─── PROVIDED INFORMATION ───

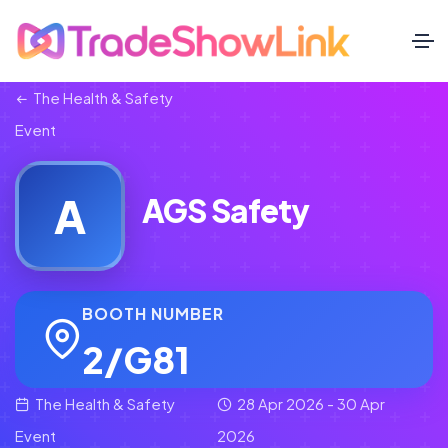
The Health & Safety
Event
A
AGS Safety
BOOTH NUMBER
2/G81
The Health & Safety
28 Apr 2026 - 30 Apr
Event
2026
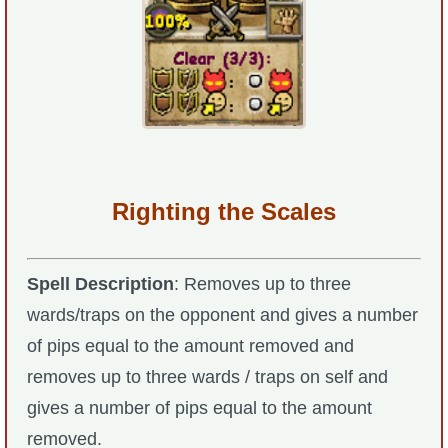
P101 Stats, Talents & Powers
Tools
Full Wizard101 Spells List
W101 Training Point Calculator
Righting the Scales
W101 Damage Resist Pierce Calculator
Spell Description
: Removes up to three
wards/traps on the opponent and gives a number
W101 SpellMaker
of pips equal to the amount removed and
removes up to three wards / traps on self and
W101 Pet Talent Calculator
gives a number of pips equal to the amount
removed.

───

▶ [WHAT IS BEING ASKED]:
Go through the entries above and copy out every line that includes the word "traps".

▶ [EXERCISE SOLUTION]:
wards/traps on the opponent and gives a number
removes up to three wards / traps on self and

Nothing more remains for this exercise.